It's nice to know there are still a few pockets and hollers where Americans gather to celebrate the true spirit of Christmas, not the monster of consumerism run amok that our gift-giving holiday season has become.
The Zanesville (Ohio) Times Recorder recounts that 200 people gathered in the town of White Cottage this past weekend, to celebrate Christmas as history says it should be celebrated:
"I've decided it's time to get back to the real reason we celebrate Christmas," the Recorder quotes one Christina Fowler as saying. "As Christians, we should be concerned with celebrating the birth of Jesus not how much crap we can stuff under a tree. I've tried to explain to the boys that Santa is leaving just one gift this year. It's been hard, but I'm sticking with it."
Religious sentiments aside, I find Fowler's attitude quite astute. Would that she were in the majority, rather than in the distinct minority.
We all know the American economy is built on the backs of consumers, consumerism, and the seemingly unquenched thirst we have for item after item after item. As Christmas sales tallies start even well before Thanksgiving, the media remind us over and over that most retailers make more money in the six weeks preceding Christmas than in the entire rest of the year. Christmas sales literally make or break the U.S. economy and without consumers' hefty demand for things, we wouldn't have an economy.
We have two choices: we can continue to rely on an economy that is bound to destroy our habitat and our way of life over time. Or we can come up with a new way to build a stronger, more environmentally friendly economic base. Personally I cannot fathom precisely how the second alternative might work.
We've already made the conversion to a knowledge -- and information-based economy. But that hasn't quenched our thirst for an excess of expensive and environmentally destructive consumer goods. We're working on bringing the country up to speed on green energy. And although I may disagree with many of President Barack Obama's policies, his dedication to funding green energy research and production is praise-worthy.
Many of us who would like to travel a different path feel helpless fighting off over-charged consumerism. But there are simple things we can do to fight back.

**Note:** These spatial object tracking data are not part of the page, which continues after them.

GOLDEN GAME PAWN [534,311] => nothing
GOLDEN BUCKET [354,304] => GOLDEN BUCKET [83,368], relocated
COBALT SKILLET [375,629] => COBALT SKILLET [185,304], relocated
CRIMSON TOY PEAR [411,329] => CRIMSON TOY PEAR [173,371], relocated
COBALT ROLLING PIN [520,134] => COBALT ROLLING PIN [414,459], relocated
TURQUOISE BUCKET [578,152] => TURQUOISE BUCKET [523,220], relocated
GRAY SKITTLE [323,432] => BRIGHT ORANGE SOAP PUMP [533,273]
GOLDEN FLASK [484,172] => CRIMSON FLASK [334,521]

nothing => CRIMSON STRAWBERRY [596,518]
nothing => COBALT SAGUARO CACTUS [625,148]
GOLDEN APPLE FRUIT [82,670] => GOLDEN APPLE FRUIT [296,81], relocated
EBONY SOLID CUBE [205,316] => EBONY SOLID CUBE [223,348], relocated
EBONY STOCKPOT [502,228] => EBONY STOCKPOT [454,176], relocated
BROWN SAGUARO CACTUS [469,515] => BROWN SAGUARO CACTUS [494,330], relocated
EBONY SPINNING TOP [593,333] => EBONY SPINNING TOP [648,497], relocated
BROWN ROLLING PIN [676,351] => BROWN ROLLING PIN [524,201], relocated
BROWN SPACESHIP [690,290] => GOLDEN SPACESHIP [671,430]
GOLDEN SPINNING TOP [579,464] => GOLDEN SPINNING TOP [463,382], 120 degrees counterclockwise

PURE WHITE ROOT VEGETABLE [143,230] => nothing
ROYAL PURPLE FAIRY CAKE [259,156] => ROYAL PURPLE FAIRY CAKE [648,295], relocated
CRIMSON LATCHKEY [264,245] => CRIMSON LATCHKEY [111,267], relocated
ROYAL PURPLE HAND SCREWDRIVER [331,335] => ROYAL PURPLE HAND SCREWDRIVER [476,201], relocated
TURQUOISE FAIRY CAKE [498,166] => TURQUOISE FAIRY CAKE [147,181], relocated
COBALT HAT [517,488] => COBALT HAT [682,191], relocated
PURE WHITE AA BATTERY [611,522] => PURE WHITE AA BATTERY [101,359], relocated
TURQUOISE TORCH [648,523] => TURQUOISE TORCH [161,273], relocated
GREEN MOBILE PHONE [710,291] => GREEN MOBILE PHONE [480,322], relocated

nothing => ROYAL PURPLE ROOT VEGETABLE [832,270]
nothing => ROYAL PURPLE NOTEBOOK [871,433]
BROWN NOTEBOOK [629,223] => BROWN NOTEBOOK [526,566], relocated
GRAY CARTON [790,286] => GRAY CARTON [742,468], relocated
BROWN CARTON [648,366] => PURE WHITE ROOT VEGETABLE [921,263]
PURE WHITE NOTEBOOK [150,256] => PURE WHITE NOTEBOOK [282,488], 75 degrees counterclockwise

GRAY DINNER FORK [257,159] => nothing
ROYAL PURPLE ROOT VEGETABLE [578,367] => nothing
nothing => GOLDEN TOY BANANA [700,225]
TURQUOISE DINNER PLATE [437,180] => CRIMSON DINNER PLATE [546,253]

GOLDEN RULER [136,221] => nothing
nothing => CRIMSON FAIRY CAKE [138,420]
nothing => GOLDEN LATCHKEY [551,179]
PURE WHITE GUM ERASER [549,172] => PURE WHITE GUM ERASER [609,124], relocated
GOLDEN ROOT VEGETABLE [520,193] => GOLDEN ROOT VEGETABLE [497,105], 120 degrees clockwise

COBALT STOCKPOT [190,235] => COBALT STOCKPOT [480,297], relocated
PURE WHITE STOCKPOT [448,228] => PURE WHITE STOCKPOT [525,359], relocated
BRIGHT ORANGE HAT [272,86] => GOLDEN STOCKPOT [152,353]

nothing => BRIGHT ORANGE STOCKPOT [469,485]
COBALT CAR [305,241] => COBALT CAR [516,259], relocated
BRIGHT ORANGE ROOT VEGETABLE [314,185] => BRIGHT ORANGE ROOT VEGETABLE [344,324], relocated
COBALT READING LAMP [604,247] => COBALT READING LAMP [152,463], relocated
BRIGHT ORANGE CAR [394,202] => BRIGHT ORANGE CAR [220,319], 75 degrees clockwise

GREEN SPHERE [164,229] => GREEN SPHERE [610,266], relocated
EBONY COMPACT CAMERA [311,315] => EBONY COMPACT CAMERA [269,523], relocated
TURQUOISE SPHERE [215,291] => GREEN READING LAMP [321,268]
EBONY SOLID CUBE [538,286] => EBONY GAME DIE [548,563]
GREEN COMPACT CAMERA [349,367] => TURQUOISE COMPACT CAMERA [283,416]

First, we can teach our kids that while a new toy is fun for a few minutes or a few hours, the thrill of consumerism is temporary. That temporary lift is certainly not worth the environmental havoc it wreaks. We can try, as the people in White Cottage, Ohio, are doing, to find meaning in life through spiritual fulfillment, by spending more time with friends and loved ones and less time hungering for objects. And we can remind ourselves that if we don't do something and quickly, there will not be a habitable planet for future generations to enjoy.